In my app i need to know the point size of recognized word. In current Tesseract version (5.2) Word.FontAttributes is always null. It is so because this property is created from pointer which is not assigned in ltrresultiterator.cpp since DISABLED_LEGACY_ENGINE is defined, but point size is calculated nevertheless and returned as out parameter.

Is there any way to get calculated point size?

image

Sicos1977 commented 1 year ago

Is this option available through the api that I implemented? If so then I can expose it to C# for you. If it is not in there then not. Also don't know if we can compile it back into the the tesseract dll

Sicos1977 commented 1 year ago

I added a property called FontPointSize on the Words class. This does what you need.
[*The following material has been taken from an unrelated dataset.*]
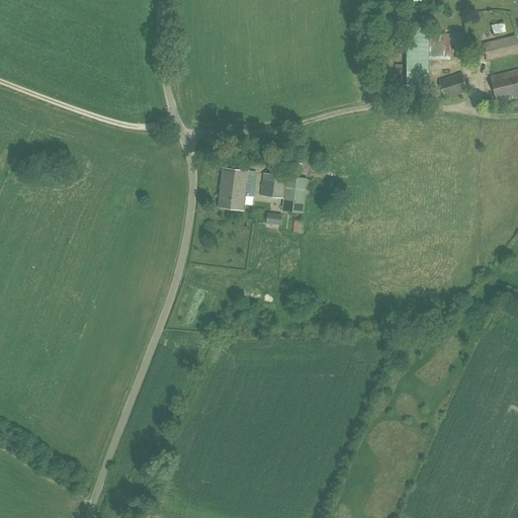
[(492,25),(494,35),(507,32),(504,22),(492,25)]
All the other information is not supported anymore and so I removed them.

Just get the latest nuget package

See this for more information --> https://github.com/tesseract-ocr/tesseract/issues/1074

vsolominov commented 1 year ago

Thanks a lot!

But I would not be so categorical with FontAttributes, since this property is not always null. For example, if the solution uses EngineMode equal to TesseractOnly or TesseractAndLstm (that is, legacy mode), then the font parameters are initialized and FontAttributes will not be empty. Font options can be very useful for custom text rendering. It might be better to decorate the font information like this:

public class FontProperties
{
    public int PointSize { get; }
    public FontAttributes? FontAttributes { get; }

    public FontProperties(int pointSize, FontAttributes? fontAttributes = null)
    {
        this.PointSize = pointSize;
        this.FontAttributes = fontAttributes ;
    }
}

public FontProperties FontProperties
{
    get
    {
        var nameHandle =
            TessApi.Native.ResultIteratorWordFontAttributes(
                IteratorHandleRef,
                out var isBold, out var isItalic, out var isUnderlined,
                out var isMonospace, out var isSerif, out var isSmallCaps,
                out var pointSize, out var fontId);

        FontAttributes fontAttributes = null;

        // This can happen in certain error conditions or legacy mode
        if (nameHandle != IntPtr.Zero)
        {
            var fontName = MarshalHelper.PtrToString(nameHandle, Encoding.UTF8);
            var fontInfo = new FontInfo(fontName, fontId, isItalic, isBold, isMonospace, isSerif);
            fontAttributes = new FontAttributes(fontInfo, isUnderlined, isSmallCaps);
         }

         return FontProperties(pointSize, fontAttributes);
    }
}
Sicos1977 commented 1 year ago

You are right, I missed that one

Sicos1977 commented 1 year ago

I liked your solution and implemented that one. See the latest nuget package.

Just curious ... for what are you using Tesseract OCR?

vsolominov commented 1 year ago

Wow, cool, thanks!

I'm using Tesseract to recognize PDF files without a text layer to create a searcheble PDF. Due to a variety of reasons (image preprocessing, saving the quality of the original PDF, and others) I can't use the PDF rendering tool that Tesseract provides.